Alan Greening was drunk. He’d been boozing all night in Covent Garden: starting at the Punch, where he had three or four pints with his old friends from college. Then they’d gone to the Lamb and Flag, the pub down that dank alleyway near the Garrick Club.
How long had they lingered there, sinking beers? He couldn’t remember. Because after that they’d gone to the Roundhouse, and they’d met a couple more guys from his office. And at some point the lads had moved from pints of lager to shorts: vodka shots, gin and tonics, whisky chasers.
And then they had made the fatal error. Tony had said, let’s go and look at some girls. So they’d laughed and agreed and ambled halfway up St Martin’s Lane and bribed their way into Stringfellows. The bouncer hadn’t been keen on letting them in, not at first: he was wary of six young guys, obviously out on the lash, swearing and laughing, and way too boisterous.
Trouble.
But Tony had flashed some of his ample City bonus, a hundred quid or more, and the bouncer had smiled and said, Of course, sir…and then…
What had happened then?
It was all a blur. A blur of thongs and thighs and drinks. And smiling naked Latvian girls and ribald jokes about Russian furs and a Polish girl with unbelievable breasts and endless amounts of money spent on this and that and the other.
Alan groaned. His friends had departed at various times: collapsing out of the club and into taxis. In the end it was just him, the last punter in the joint, tucking multitudes of tenners into the G-string of the Latvian girl who gyrated her tiny little body as he stared at her helplessly, worshipfully, dumbly, idiotically.
And then at 4 a.m. the Latvian girl had stopped smiling and suddenly the lights were up and then the bouncers had him by the shoulders and they were firmly escorting him to the door. He wasn’t quite thrown into the street like a bum in a saloon, in an old-fashioned western-but it was pretty close.
And now it was 5 a.m., and the first throb of the hangover was needling him behind the eyes; he had to get home. He was on the Strand and he needed to be in bed.
Did he have enough cash left for a taxi? He’d left his cards at home but, yes-Alan sorted groggily through his pockets-yes, he still had thirty quid left in his wallet; enough for a cab to Clapham.
Or rather, it should have been enough. But there were no taxis. It was the deadest hour of the night: 5 a.m. on the Strand. Too late for clubbers. Too early for office cleaners.
Alan scanned the streets. A mild April drizzle was falling on the shiny wide pavements of central London. A big red night bus was trundling the wrong way-towards St Paul’s. Where could he go? He fought through the boozy fog in his head. There was one place you could always get a cab. He could try Embankment. Yes. There were always taxis there.
Collecting himself, he turned left: down a side road. The sign said Craven Street, and he’d never heard of it. But that didn’t matter. The road headed downhill towards the river: it must take him directly onto Embankment.

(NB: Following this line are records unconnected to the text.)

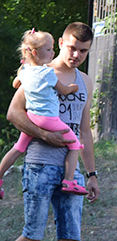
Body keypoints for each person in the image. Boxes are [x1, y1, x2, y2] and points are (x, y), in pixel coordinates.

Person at [0, 22, 99, 241]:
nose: (77, 55)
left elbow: (84, 130)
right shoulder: (38, 71)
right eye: (72, 48)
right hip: (40, 163)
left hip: (71, 169)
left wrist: (92, 173)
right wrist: (46, 134)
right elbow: (14, 114)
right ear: (62, 43)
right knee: (32, 233)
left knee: (69, 238)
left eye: (83, 51)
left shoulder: (84, 81)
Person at [0, 30, 86, 200]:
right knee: (74, 144)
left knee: (18, 147)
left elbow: (15, 83)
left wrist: (25, 74)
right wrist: (73, 87)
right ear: (35, 52)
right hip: (48, 119)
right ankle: (69, 181)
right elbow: (64, 90)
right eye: (48, 49)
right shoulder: (48, 73)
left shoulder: (25, 71)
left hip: (32, 116)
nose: (52, 53)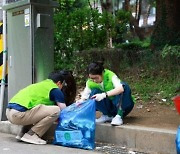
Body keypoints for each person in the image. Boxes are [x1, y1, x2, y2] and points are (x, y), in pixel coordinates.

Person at [6, 70, 76, 145]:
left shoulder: (40, 85)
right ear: (59, 83)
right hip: (18, 115)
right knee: (56, 110)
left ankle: (23, 133)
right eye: (63, 85)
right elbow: (64, 111)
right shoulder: (55, 89)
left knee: (35, 109)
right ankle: (32, 135)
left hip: (9, 112)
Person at [78, 61, 134, 126]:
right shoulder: (90, 82)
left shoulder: (110, 75)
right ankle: (107, 115)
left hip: (123, 105)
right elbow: (85, 97)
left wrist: (104, 95)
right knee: (94, 93)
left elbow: (120, 89)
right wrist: (79, 103)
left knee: (124, 86)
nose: (94, 80)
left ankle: (119, 116)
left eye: (96, 78)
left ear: (102, 73)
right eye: (91, 78)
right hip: (109, 106)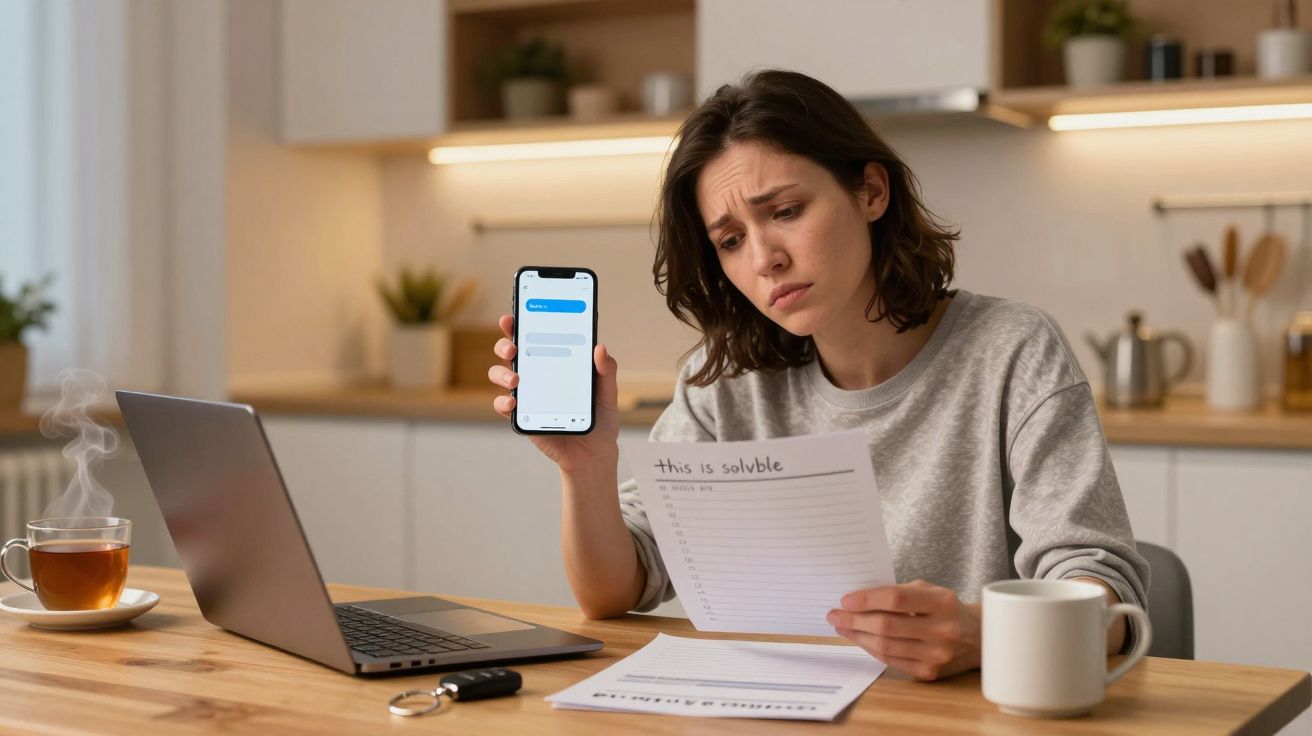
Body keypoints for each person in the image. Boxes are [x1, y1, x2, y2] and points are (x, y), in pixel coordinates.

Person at [487, 69, 1148, 682]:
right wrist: (587, 469)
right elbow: (613, 591)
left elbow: (1103, 592)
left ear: (870, 191)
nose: (766, 259)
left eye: (784, 212)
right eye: (731, 240)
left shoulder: (1010, 350)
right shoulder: (722, 383)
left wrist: (986, 633)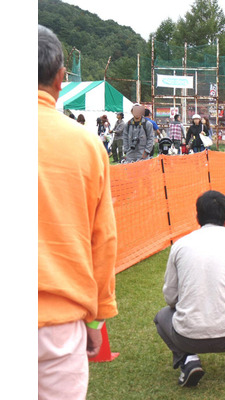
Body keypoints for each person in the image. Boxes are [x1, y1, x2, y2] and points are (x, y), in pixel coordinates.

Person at [38, 24, 118, 399]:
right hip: (58, 323)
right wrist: (97, 317)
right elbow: (103, 240)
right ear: (60, 77)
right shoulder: (87, 145)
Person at [154, 190, 225, 387]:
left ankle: (188, 360)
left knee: (162, 316)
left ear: (197, 216)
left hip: (187, 339)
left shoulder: (180, 245)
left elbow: (170, 298)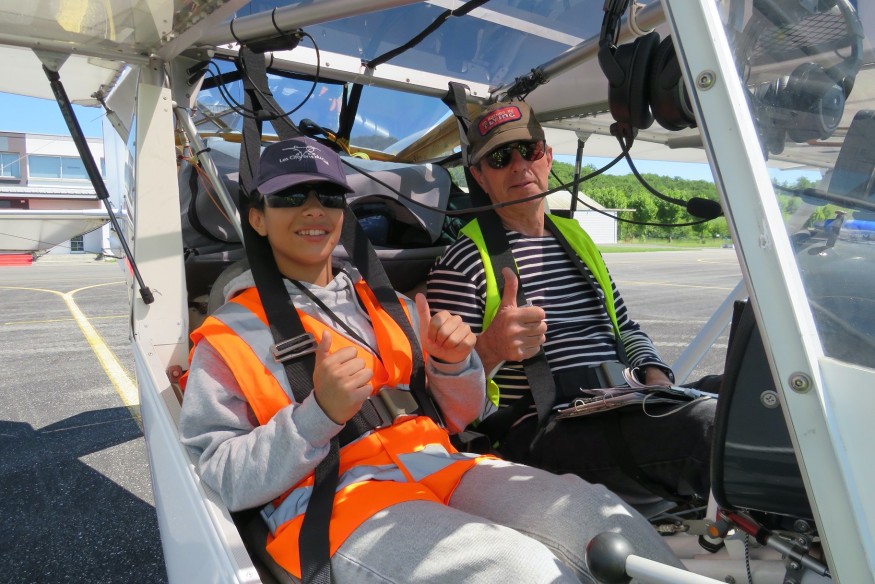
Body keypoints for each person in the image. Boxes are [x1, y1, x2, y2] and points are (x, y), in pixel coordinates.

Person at [178, 136, 686, 583]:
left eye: (328, 196)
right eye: (290, 196)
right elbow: (219, 477)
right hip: (335, 501)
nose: (313, 209)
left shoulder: (393, 306)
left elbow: (459, 416)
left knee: (598, 514)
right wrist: (318, 415)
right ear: (258, 218)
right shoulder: (227, 337)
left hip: (443, 466)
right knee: (516, 571)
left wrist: (452, 365)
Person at [426, 101, 717, 505]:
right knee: (709, 425)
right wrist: (490, 349)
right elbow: (443, 401)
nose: (519, 166)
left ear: (547, 157)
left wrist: (657, 378)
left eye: (528, 150)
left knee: (753, 397)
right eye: (500, 158)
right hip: (545, 427)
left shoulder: (575, 237)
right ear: (479, 176)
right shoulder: (462, 261)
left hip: (624, 401)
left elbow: (624, 327)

Alan walked on. The street was old: lots of serene Georgian buildings. The drizzle was still falling. The first hint of a spring morning was bluing the sky above the ancient chimney tops. There wasn’t a soul around.
And then he heard it.
A noise.
But not just a noise. It sounded like: a groan. A human groan: but somehow clogged, or distorted. Weird.

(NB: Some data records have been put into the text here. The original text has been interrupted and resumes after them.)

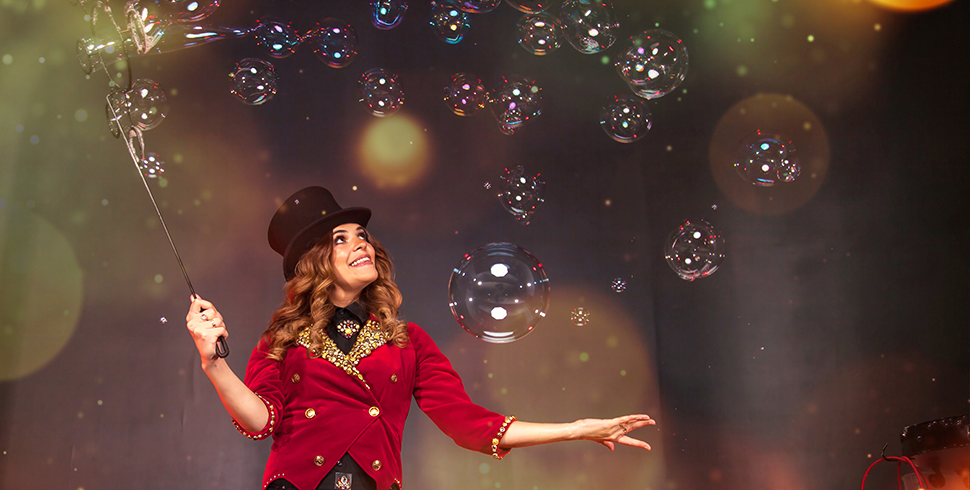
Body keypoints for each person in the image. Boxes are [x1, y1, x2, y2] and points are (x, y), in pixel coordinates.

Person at [186, 186, 655, 490]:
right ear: (313, 262)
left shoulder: (408, 341)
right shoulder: (282, 339)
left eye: (362, 235)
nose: (361, 244)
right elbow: (259, 421)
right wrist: (213, 363)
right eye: (341, 239)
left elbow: (470, 424)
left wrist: (575, 429)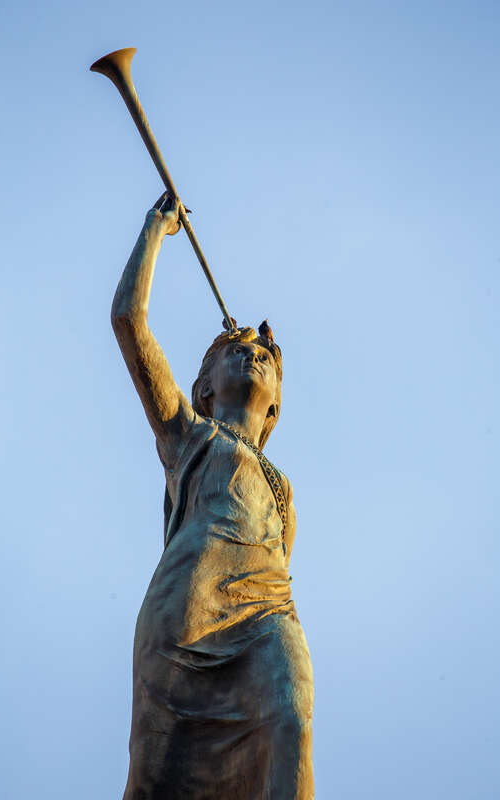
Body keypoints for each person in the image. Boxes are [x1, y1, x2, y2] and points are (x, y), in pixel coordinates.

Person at [111, 194, 314, 799]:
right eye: (234, 351)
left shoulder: (285, 489)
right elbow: (129, 321)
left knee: (292, 716)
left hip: (267, 614)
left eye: (263, 357)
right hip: (186, 619)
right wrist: (155, 230)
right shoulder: (186, 433)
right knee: (159, 778)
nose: (251, 354)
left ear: (274, 404)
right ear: (203, 388)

Had he imagined it? Alan checked the pavements, the doorways, the windows. The little side street was still deserted. All the buildings around here were offices. Or very old houses converted into offices. Who could be here at this time of night? A junkie? A homeless guy? Was it some old drunk, lying in a gutter, down there in the shadows?

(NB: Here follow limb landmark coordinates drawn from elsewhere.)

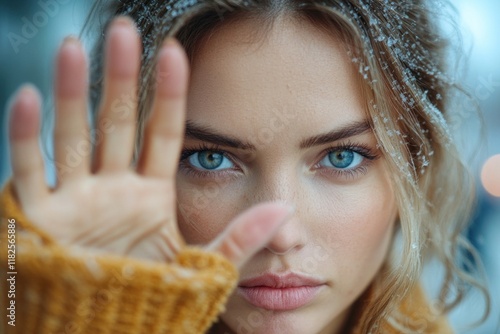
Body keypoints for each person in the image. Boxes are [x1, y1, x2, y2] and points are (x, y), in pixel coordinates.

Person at [0, 0, 489, 333]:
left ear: (415, 164)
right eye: (209, 159)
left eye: (343, 157)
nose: (278, 233)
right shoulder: (29, 307)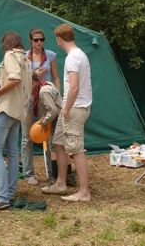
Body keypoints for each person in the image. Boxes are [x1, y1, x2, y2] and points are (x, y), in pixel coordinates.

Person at [41, 23, 92, 202]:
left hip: (74, 109)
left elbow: (74, 86)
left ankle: (84, 192)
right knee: (59, 144)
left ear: (59, 39)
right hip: (71, 107)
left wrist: (66, 109)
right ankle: (61, 183)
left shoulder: (72, 57)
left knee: (76, 149)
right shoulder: (80, 55)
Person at [0, 32, 32, 211]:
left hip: (5, 108)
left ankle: (2, 197)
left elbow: (15, 79)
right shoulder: (26, 60)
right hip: (18, 111)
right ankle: (9, 192)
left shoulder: (10, 56)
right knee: (13, 153)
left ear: (6, 44)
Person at [22, 28, 61, 185]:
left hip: (45, 100)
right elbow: (21, 79)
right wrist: (33, 75)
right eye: (36, 39)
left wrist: (56, 93)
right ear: (30, 40)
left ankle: (51, 173)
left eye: (42, 39)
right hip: (28, 99)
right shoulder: (24, 57)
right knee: (26, 138)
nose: (39, 42)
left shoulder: (51, 55)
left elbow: (56, 77)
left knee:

Alan opted to ignore it. That’s what you did if you were a Londoner. You ignored. Your life was hassled enough in this huge, frenetic, and bewildering city without adding to your daily stress by investigating odd groans at night. And besides, Alan was drunk: he was imagining it.
And then he heard it again: distinct. A terrible chilling moan of someone in pain. It almost sounded like someone saying ‘help’. Except the word came out as ‘eeeeelllbbbb’.